75% Mechanical Keyboard Tier List
75% mechanical keyboards ranked on build quality, typing feel, features, and value for the layout.
The 75% Mechanical Keyboard tier list was last updated . Some products may be missing or not added yet. We will try to include them in our next update.
75% Mechanical Keyboard Criteria
S-tier 75% keyboards combine a proper gasket or leaf-spring mount for flex and sound dampening, hot-swap sockets, QMK/VIA programmability, and either Hall Effect magnetic switches (for rapid trigger) or well-tuned linear/tactile switches out of the box. They use PBT keycaps with a quality profile, offer reliable wireless (2.4GHz + Bluetooth), and have a build that doesn't flex or rattle in ways that feel cheap. The best boards in this layout give you function row, arrow keys, and a compact footprint without sacrificing the typing experience enthusiasts expect.

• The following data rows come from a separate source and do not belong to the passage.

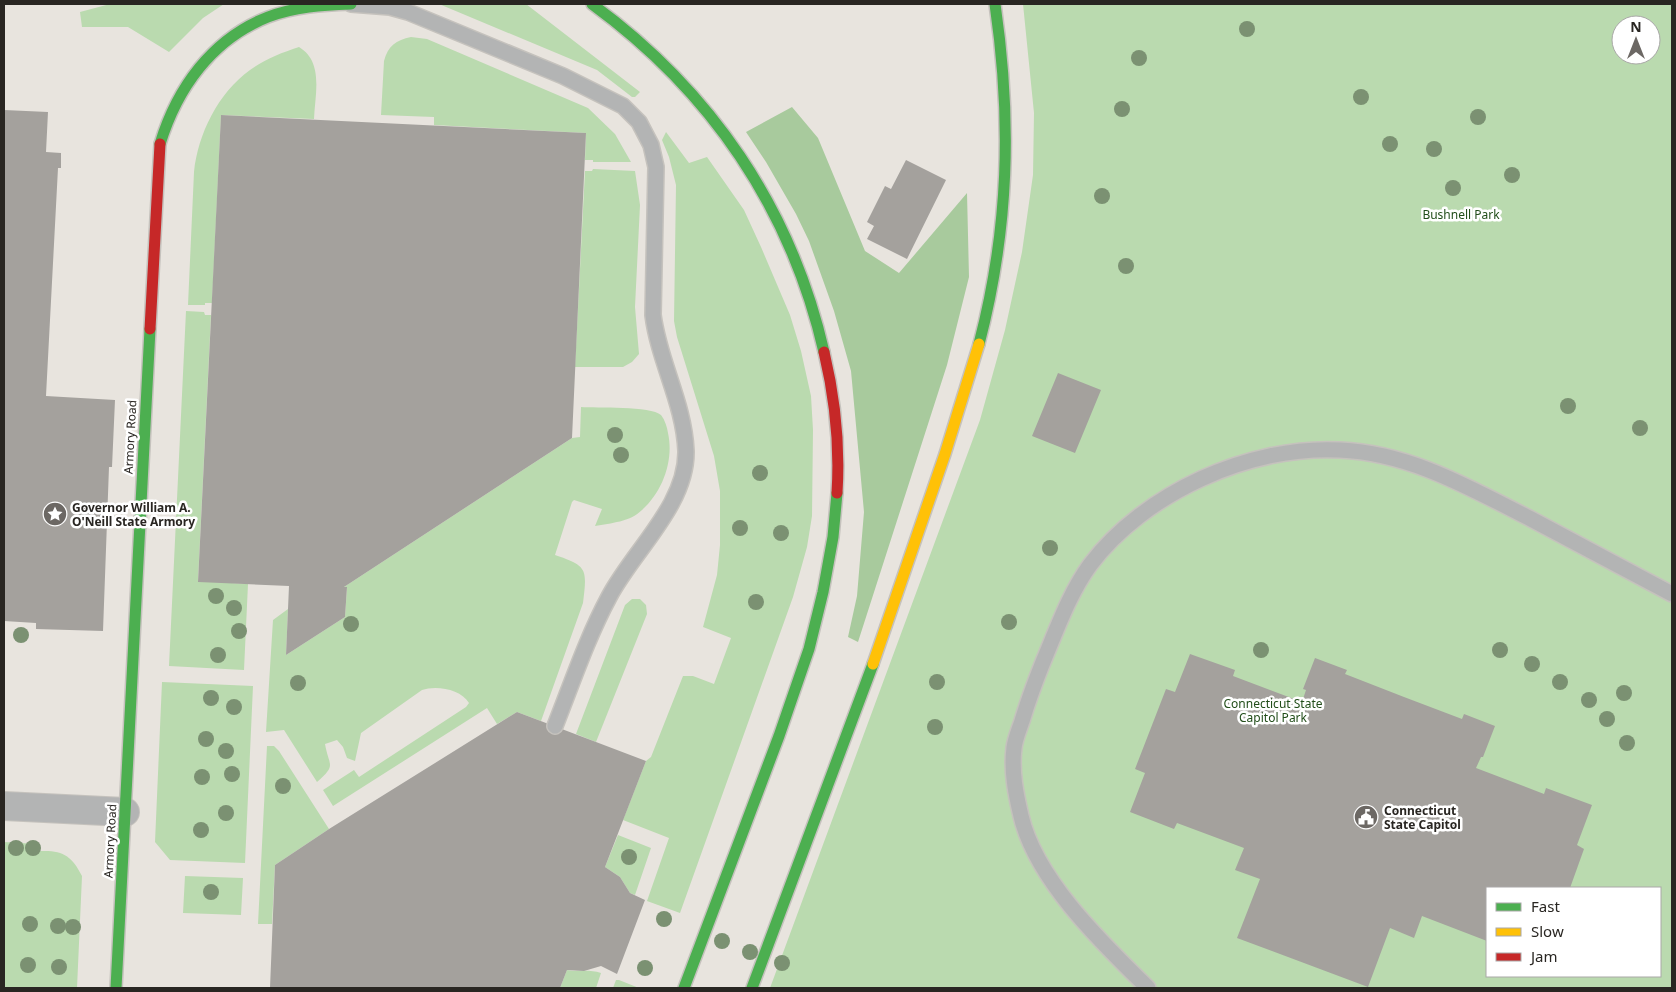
<svg xmlns="http://www.w3.org/2000/svg" width="1676" height="992" font-family="'Noto Sans',sans-serif">
<style>
.green{fill:#badaaf;fill-rule:evenodd}
.forest{fill:#a8ca9d}
.building{fill:#a4a19d}
.lines{fill:none;stroke-linecap:round;stroke-linejoin:round}
.lane-casing{stroke:#c5c2bd;stroke-width:18}
.street-casing{stroke:#c5c2bd;stroke-width:30}
.fast-casing{stroke:#c5c2bd;stroke-width:14}
.slow-casing{stroke:#c5c2bd;stroke-width:14}
.jam-casing{stroke:#c5c2bd;stroke-width:14}
.lane{stroke:#b3b4b4;stroke-width:15}
.street{stroke:#b3b4b4;stroke-width:28}
.fast{stroke:#4caf50;stroke-width:11}
.slow{stroke:#ffc107;stroke-width:11}
.jam{stroke:#c62828;stroke-width:11}
.tree{fill:#7b9172}
.labels{text-anchor:middle;dominant-baseline:central;stroke-width:5;stroke-linejoin:round;paint-order:stroke}
.park-label{font-size:12px;fill:#214d19;stroke:#fff}
.street-label{font-size:12px;fill:#292622;stroke:#fff}
.poi-label{font-size:12px;font-weight:bold;fill:#292622;stroke:#fff;text-anchor:start}
</style>
<rect width="100%" height="100%" fill="#e8e4de"/>
<path class="green" d="M110,4H224L203,18L169,52L128,27H82L80,12Z
M439,4H526L640,92L635,97H632L597,70Z
M1023,4H1672V988H770L980,420L1005,330L1022,252L1033,175L1034,113ZM1621,25H1651V55H1621ZM1487,888H1660V976H1487Z
M411,37L427,39L588,108L615,134L631,162H593V160H585L586,133L434,125V117L381,115L384,61C388,46 396,40 411,37Z
M299,47C324,62 315,94 314,119L221,115L212,303H205V305H188L194,172C198,134 218,93 250,70C265,59 281,53 299,47Z
M666,132L689,163L707,157L744,210L761,247L790,315L801,351L811,396L813,430L812,516L807,547L793,597L680,913L647,901L669,838L623,820L646,761L651,757L683,676H693L714,684L731,638L703,627L717,575L720,545V491L714,456L677,337L674,321L676,185L669,157L662,140Z
M593,169L635,171L640,205L635,307L639,354L632,362L623,367H575L585,171H592Z
M186,311L204,312L205,315H211L198,581L248,584L244,670L169,666Z
M581,407C596,408 651,406 661,415C665,420 667,427 668,433C674,460 663,491 642,510C630,522 611,523 595,526L602,509L574,500L572,502L555,555C588,566 587,569 583,603L541,721L517,712L497,724L487,708L333,806L323,790L354,770L359,777L466,707L469,703C461,689 436,685 422,690L361,733L355,761L347,758L343,747L337,740L325,744C329,767 337,764 317,782L284,730L266,732L273,620L288,609L286,655L345,617L347,588L344,587L572,438L580,437Z
M632,599H640L646,605L647,614L596,742L576,734L625,605Z
M162,682L253,686L245,863L170,860L155,842Z
M267,746H274L279,751L329,829L275,865L272,924H258Z
M618,835L651,848L635,895L630,893L620,877L605,867Z
M4,842L38,844L40,851C63,850 72,856 82,876L77,988H4Z
M185,876L243,878L241,915L183,913Z
M567,970C579,972 590,969 601,973L596,988H560Z
M616,980H619L639,988H613Z"/>
<path class="forest" d="M792,107L818,138L865,251L899,273L967,193L969,277L947,365L858,642L848,637L857,596L864,512L851,371L834,311L809,241L796,214L766,162L746,132Z"/>
<path class="building" d="M4,110L48,112L46,152L61,153V168H58L46,396L115,400L112,467H109L103,631L36,629V623L4,621Z
M221,115L586,133L572,438L344,587H347L345,617L286,655L289,586L198,582Z
M906,160L946,180L907,259L867,239L874,226L867,222L885,186L891,189Z
M1058,373L1101,390L1075,453L1032,436Z
M1190,654L1235,670L1233,676L1302,702L1306,690L1303,689L1315,658L1347,670L1345,674L1404,697L1462,719L1464,714L1495,726L1483,757H1481L1476,768L1544,794L1546,788L1592,805L1577,845L1584,849L1570,888H1487V941L1422,916L1414,938L1390,928L1368,987L1237,938L1260,879L1235,870L1244,848L1177,823L1174,829L1130,812L1145,773L1135,769L1166,689L1175,692Z
M517,712L646,761L605,867L620,877L630,893L645,900L617,974L601,966L584,971L567,970L560,988H270L275,865L329,829Z"/>
<g class="lines">
<g class="lane-casing">
<path id="lane" d="M351,4L390,7L408,12L563,76L623,106L639,122L651,145L656,167L653,315C659,362 684,403 686,451C687,505 633,551 609,597C587,638 572,683 555,726
M1148,988C1102,943 1036,880 1021,816C1016,795 1011,771 1014,748C1015,739 1019,730 1022,721C1028,701 1035,682 1043,662C1057,629 1069,594 1090,565C1144,493 1250,445 1340,450C1410,453 1470,488 1531,519C1578,544 1625,569 1672,594"/>
</g>
<g class="street-casing">
<path id="street" d="M4,806L125,812"/>
</g>
<g class="fast-casing">
<path id="fast" d="M592,4C711,91 791,208 824,352
M160,144C177,88 212,39 268,17C294,7 323,5 351,4
M979,344C1009,229 1012,121 995,4
M116,988L150,329
M684,988L779,736L809,649L823,592L833,537L837,493
M752,988L873,664"/>
</g>
<g class="slow-casing">
<path id="slow" d="M873,664L945,454L979,344"/>
</g>
<g class="jam-casing">
<path id="jam" d="M150,329L160,144
M824,352C835,398 840,446 837,493"/>
</g>
<use href="#lane" class="lane"/>
<use href="#street" class="street"/>
<use href="#fast" class="fast"/>
<use href="#slow" class="slow"/>
<use href="#jam" class="jam"/>
</g>
<g class="tree">
<circle cx="1247" cy="29" r="8"/>
<circle cx="1139" cy="58" r="8"/>
<circle cx="1361" cy="97" r="8"/>
<circle cx="1122" cy="109" r="8"/>
<circle cx="1478" cy="117" r="8"/>
<circle cx="1390" cy="144" r="8"/>
<circle cx="1434" cy="149" r="8"/>
<circle cx="1512" cy="175" r="8"/>
<circle cx="1453" cy="188" r="8"/>
<circle cx="1102" cy="196" r="8"/>
<circle cx="1126" cy="266" r="8"/>
<circle cx="1568" cy="406" r="8"/>
<circle cx="1640" cy="428" r="8"/>
<circle cx="615" cy="435" r="8"/>
<circle cx="621" cy="455" r="8"/>
<circle cx="760" cy="473" r="8"/>
<circle cx="740" cy="528" r="8"/>
<circle cx="781" cy="533" r="8"/>
<circle cx="1050" cy="548" r="8"/>
<circle cx="216" cy="596" r="8"/>
<circle cx="756" cy="602" r="8"/>
<circle cx="234" cy="608" r="8"/>
<circle cx="1009" cy="622" r="8"/>
<circle cx="351" cy="624" r="8"/>
<circle cx="239" cy="631" r="8"/>
<circle cx="21" cy="635" r="8"/>
<circle cx="1261" cy="650" r="8"/>
<circle cx="1500" cy="650" r="8"/>
<circle cx="218" cy="655" r="8"/>
<circle cx="1532" cy="664" r="8"/>
<circle cx="937" cy="682" r="8"/>
<circle cx="1560" cy="682" r="8"/>
<circle cx="298" cy="683" r="8"/>
<circle cx="1624" cy="693" r="8"/>
<circle cx="211" cy="698" r="8"/>
<circle cx="1589" cy="700" r="8"/>
<circle cx="234" cy="707" r="8"/>
<circle cx="1607" cy="719" r="8"/>
<circle cx="935" cy="727" r="8"/>
<circle cx="206" cy="739" r="8"/>
<circle cx="1627" cy="743" r="8"/>
<circle cx="226" cy="751" r="8"/>
<circle cx="232" cy="774" r="8"/>
<circle cx="202" cy="777" r="8"/>
<circle cx="283" cy="786" r="8"/>
<circle cx="226" cy="813" r="8"/>
<circle cx="201" cy="830" r="8"/>
<circle cx="16" cy="848" r="8"/>
<circle cx="33" cy="848" r="8"/>
<circle cx="629" cy="857" r="8"/>
<circle cx="211" cy="892" r="8"/>
<circle cx="664" cy="919" r="8"/>
<circle cx="30" cy="924" r="8"/>
<circle cx="58" cy="926" r="8"/>
<circle cx="73" cy="927" r="8"/>
<circle cx="722" cy="941" r="8"/>
<circle cx="750" cy="952" r="8"/>
<circle cx="782" cy="963" r="8"/>
<circle cx="28" cy="965" r="8"/>
<circle cx="59" cy="967" r="8"/>
<circle cx="645" cy="968" r="8"/>
</g>
<defs>
<g id="sight-disc" transform="scale(1.25)"><circle r="9.5" fill="#6c6864" stroke="#fff"/><path d="M0-6L1.8-2.2L6-1.7L2.9 1.2L3.7 5.4L0 3.3L-3.7 5.4L-2.9 1.2L-6-1.7L-1.8-2.2Z" fill="#fff"/></g>
<g id="civic-disc" transform="scale(1.25)"><circle r="9.5" fill="#6c6864" stroke="#fff"/><path d="M-.6-6.5H3V-4.5H.6V-3L4-1V1h2V6H-6V1h2V-1L-.6-3ZM-1.2 2.5V6h2.4V2.5Z" fill="#fff"/></g>
</defs>
<g fill-rule="evenodd">
<use href="#sight-disc" x="55" y="514"/>
<use href="#civic-disc" x="1366" y="817"/>
</g>
<g class="labels">
<g class="park-label">
<text x="1461" y="214">Bushnell Park</text>
<text x="1273" y="703">Connecticut State<tspan x="1273" dy="14">Capitol Park</tspan></text>
</g>
<g class="street-label">
<text transform="translate(130 437) rotate(-87)">Armory Road</text>
<text transform="translate(110 841) rotate(-87)">Armory Road</text>
</g>
<g class="poi-label">
<text x="72" y="507">Governor William A.<tspan x="72" dy="14">O'Neill State Armory</tspan></text>
<text x="1384" y="810">Connecticut<tspan x="1384" dy="14">State Capitol</tspan></text>
</g>
</g>
<rect width="1676" height="992" fill="none" stroke="#292622" stroke-width="10"/>
<rect x="1486" y="887" width="175" height="90" fill="#ffffff" stroke="#a9a8a7"/>
<rect x="1496" y="903" width="25" height="8" fill="#4caf50" stroke="#a9a8a7"/>
<text x="1531" y="912" font-size="15" fill="#292622">Fast</text>
<rect x="1496" y="928" width="25" height="8" fill="#ffc107" stroke="#a9a8a7"/>
<text x="1531" y="937" font-size="15" fill="#292622">Slow</text>
<rect x="1496" y="953" width="25" height="8" fill="#c62828" stroke="#a9a8a7"/>
<text x="1531" y="962" font-size="15" fill="#292622">Jam</text>
<g transform="translate(1636 40)"><circle r="24" fill="#ffffff" stroke="#a9a8a7"/>
<path d="M0-4L9 19L0 12L-9 19Z" fill="#6c6864"/>
<text y="-8" font-size="14" font-weight="bold" text-anchor="middle" fill="#292622">N</text>
</g>
</svg>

Mid-tier boards (B and C) typically nail one or two of those pillars but stumble on others. A B-tier board might have a great gasket mount and hot-swap but ship with mediocre stock keycaps or no QMK support. C-tier boards often use cheaper ABS keycaps, have inconsistent wireless performance, or rely on proprietary software instead of open-source programmability. Gimmick features like small TFT screens and dual knobs frequently appear at this tier — they add cost without improving the core typing or gaming experience, and the implementation is often buggy or low-resolution.
D and F tier boards fail at the fundamentals: no hot-swap means you're stuck with whatever switches ship in the box, no wireless or unreliable wireless at a price point where competitors offer both, or build quality so poor that stabilizers rattle, cases flex excessively, or keycaps shine out within weeks. Unknown brands with no community support, no software ecosystem, and no track record of firmware updates belong here — when something goes wrong, you're on your own.